--- START ---
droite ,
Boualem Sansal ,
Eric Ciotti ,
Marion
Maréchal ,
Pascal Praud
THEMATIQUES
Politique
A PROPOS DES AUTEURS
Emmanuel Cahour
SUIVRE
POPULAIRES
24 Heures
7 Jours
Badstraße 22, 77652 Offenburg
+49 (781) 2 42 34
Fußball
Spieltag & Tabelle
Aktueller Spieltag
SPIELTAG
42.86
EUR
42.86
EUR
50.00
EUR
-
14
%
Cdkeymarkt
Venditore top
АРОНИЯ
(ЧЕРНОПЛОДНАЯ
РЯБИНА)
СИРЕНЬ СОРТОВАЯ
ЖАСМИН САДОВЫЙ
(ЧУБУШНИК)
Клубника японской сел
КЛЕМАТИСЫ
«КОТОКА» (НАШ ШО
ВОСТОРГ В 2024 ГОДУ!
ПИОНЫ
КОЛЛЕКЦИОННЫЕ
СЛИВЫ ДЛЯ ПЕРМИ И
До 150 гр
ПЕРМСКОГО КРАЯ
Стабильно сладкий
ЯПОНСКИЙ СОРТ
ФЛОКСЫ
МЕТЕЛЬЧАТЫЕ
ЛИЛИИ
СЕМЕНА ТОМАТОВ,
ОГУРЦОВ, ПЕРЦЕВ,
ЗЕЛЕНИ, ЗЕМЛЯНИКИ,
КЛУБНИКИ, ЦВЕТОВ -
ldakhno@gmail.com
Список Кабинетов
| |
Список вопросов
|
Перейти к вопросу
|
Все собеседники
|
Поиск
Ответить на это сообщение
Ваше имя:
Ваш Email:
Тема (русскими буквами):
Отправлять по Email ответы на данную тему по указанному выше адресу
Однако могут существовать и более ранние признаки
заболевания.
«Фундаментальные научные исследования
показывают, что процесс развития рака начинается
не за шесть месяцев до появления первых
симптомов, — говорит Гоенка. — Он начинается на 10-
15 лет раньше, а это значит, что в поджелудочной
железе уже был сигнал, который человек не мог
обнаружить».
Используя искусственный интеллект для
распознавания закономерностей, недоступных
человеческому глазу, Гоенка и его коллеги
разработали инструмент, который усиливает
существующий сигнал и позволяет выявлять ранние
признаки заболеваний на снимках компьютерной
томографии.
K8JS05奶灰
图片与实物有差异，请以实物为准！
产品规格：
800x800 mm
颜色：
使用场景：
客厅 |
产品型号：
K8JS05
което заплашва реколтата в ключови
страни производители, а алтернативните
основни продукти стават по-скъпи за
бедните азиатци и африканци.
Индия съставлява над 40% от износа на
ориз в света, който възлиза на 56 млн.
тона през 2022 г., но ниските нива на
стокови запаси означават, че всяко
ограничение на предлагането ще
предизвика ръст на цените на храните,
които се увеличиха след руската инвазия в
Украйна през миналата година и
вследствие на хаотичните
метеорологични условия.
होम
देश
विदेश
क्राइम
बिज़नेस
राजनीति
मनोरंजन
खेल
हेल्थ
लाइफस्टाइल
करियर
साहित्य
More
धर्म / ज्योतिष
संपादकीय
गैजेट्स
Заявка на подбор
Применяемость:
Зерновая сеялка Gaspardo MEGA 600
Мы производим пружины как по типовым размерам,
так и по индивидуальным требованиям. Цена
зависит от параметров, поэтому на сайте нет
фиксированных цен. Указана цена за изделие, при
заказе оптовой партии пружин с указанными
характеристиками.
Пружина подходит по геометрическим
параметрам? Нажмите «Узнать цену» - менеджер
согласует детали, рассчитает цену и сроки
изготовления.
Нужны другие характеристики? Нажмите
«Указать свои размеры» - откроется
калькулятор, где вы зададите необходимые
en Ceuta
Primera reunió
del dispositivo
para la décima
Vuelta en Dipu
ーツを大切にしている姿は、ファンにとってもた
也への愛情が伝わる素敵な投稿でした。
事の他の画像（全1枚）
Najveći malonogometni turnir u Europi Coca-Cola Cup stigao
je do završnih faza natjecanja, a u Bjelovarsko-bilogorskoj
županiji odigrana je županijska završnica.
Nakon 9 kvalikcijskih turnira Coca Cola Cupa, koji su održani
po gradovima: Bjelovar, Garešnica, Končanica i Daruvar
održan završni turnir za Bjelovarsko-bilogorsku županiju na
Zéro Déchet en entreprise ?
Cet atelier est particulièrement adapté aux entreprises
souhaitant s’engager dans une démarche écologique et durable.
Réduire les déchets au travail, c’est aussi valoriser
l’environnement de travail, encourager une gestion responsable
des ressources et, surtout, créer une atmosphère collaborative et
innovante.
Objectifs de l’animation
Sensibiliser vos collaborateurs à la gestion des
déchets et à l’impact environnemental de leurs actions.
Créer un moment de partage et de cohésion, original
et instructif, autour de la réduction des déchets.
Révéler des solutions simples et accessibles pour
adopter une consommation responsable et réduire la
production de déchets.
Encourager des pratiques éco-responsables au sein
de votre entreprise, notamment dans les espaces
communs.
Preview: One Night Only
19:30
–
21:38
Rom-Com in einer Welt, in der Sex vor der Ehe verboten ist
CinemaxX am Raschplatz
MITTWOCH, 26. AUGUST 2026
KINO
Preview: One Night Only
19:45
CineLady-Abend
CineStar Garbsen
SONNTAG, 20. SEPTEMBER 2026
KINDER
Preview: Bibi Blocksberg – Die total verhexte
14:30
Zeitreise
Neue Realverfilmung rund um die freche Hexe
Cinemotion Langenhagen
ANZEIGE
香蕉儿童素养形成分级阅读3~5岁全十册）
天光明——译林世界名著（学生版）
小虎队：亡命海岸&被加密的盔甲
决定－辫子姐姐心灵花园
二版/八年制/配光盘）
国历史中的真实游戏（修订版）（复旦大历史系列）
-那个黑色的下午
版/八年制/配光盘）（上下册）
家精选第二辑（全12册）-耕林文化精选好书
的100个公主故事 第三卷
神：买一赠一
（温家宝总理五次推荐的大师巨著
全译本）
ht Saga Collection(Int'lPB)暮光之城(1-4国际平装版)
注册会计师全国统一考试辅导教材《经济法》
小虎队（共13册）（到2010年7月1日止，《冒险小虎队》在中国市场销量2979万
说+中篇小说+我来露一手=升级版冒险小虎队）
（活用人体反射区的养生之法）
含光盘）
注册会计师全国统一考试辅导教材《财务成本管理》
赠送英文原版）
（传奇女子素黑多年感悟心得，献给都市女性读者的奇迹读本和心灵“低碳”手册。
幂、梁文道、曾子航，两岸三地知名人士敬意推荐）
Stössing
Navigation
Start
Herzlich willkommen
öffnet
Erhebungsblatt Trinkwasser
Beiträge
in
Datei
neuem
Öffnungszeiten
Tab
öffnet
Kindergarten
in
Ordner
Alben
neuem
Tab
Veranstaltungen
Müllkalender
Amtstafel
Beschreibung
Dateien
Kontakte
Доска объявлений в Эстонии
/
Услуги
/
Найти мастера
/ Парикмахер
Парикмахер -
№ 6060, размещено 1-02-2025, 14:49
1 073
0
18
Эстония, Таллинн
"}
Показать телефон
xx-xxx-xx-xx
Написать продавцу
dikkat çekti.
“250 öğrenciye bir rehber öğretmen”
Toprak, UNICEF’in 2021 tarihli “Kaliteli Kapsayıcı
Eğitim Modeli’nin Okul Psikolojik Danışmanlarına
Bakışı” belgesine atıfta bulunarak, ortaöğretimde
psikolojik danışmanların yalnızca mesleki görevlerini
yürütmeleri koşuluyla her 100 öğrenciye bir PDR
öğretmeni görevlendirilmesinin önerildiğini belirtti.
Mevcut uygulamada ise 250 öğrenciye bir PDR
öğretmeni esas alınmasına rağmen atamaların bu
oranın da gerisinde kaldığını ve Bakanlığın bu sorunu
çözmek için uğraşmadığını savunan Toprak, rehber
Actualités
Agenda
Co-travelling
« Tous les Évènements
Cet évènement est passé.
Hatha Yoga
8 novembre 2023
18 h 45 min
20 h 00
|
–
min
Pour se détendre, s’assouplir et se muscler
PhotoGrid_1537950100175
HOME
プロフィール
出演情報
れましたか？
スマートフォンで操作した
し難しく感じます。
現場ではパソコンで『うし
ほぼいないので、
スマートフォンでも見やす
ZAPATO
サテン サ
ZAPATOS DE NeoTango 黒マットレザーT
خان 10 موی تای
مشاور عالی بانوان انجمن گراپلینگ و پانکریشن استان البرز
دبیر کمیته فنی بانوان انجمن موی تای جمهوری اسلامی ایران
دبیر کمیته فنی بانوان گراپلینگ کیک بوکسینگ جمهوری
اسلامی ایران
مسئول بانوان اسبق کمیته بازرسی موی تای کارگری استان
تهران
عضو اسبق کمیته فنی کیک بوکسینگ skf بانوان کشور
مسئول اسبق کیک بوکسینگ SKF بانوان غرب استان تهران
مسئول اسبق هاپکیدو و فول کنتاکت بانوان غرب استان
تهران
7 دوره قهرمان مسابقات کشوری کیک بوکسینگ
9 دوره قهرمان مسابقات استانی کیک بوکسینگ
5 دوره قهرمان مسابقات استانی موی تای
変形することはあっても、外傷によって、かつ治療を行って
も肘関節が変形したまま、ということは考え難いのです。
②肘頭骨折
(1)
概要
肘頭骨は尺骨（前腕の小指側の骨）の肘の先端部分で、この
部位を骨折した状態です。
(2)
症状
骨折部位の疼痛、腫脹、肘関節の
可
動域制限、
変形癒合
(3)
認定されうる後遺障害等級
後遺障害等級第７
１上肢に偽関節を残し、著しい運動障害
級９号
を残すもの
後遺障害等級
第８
--- END ---
WHAT IS REQUIRED
Please lay out the data as a numbered list, from the start up to and including the line with "показывают, что процесс", with blank lines left out.

RESPONSE
1. droite ,
2. Boualem Sansal ,
3. Eric Ciotti ,
4. Marion
5. Maréchal ,
6. Pascal Praud
7. THEMATIQUES
8. Politique
9. A PROPOS DES AUTEURS
10. Emmanuel Cahour
11. SUIVRE
12. POPULAIRES
13. 24 Heures
14. 7 Jours
15. Badstraße 22, 77652 Offenburg
16. +49 (781) 2 42 34
17. Fußball
18. Spieltag & Tabelle
19. Aktueller Spieltag
20. SPIELTAG
21. 42.86
22. EUR
23. 42.86
24. EUR
25. 50.00
26. EUR
27. -
28. 14
29. %
30. Cdkeymarkt
31. Venditore top
32. АРОНИЯ
33. (ЧЕРНОПЛОДНАЯ
34. РЯБИНА)
35. СИРЕНЬ СОРТОВАЯ
36. ЖАСМИН САДОВЫЙ
37. (ЧУБУШНИК)
38. Клубника японской сел
39. КЛЕМАТИСЫ
40. «КОТОКА» (НАШ ШО
41. ВОСТОРГ В 2024 ГОДУ!
42. ПИОНЫ
43. КОЛЛЕКЦИОННЫЕ
44. СЛИВЫ ДЛЯ ПЕРМИ И
45. До 150 гр
46. ПЕРМСКОГО КРАЯ
47. Стабильно сладкий
48. ЯПОНСКИЙ СОРТ
49. ФЛОКСЫ
50. МЕТЕЛЬЧАТЫЕ
51. ЛИЛИИ
52. СЕМЕНА ТОМАТОВ,
53. ОГУРЦОВ, ПЕРЦЕВ,
54. ЗЕЛЕНИ, ЗЕМЛЯНИКИ,
55. КЛУБНИКИ, ЦВЕТОВ -
56. ldakhno@gmail.com
57. Список Кабинетов
58. | |
59. Список вопросов
60. |
61. Перейти к вопросу
62. |
63. Все собеседники
64. |
65. Поиск
66. Ответить на это сообщение
67. Ваше имя:
68. Ваш Email:
69. Тема (русскими буквами):
70. Отправлять по Email ответы на данную тему по указанному выше адресу
71. Однако могут существовать и более ранние признаки
72. заболевания.
73. «Фундаментальные научные исследования
74. показывают, что процесс развития рака начинается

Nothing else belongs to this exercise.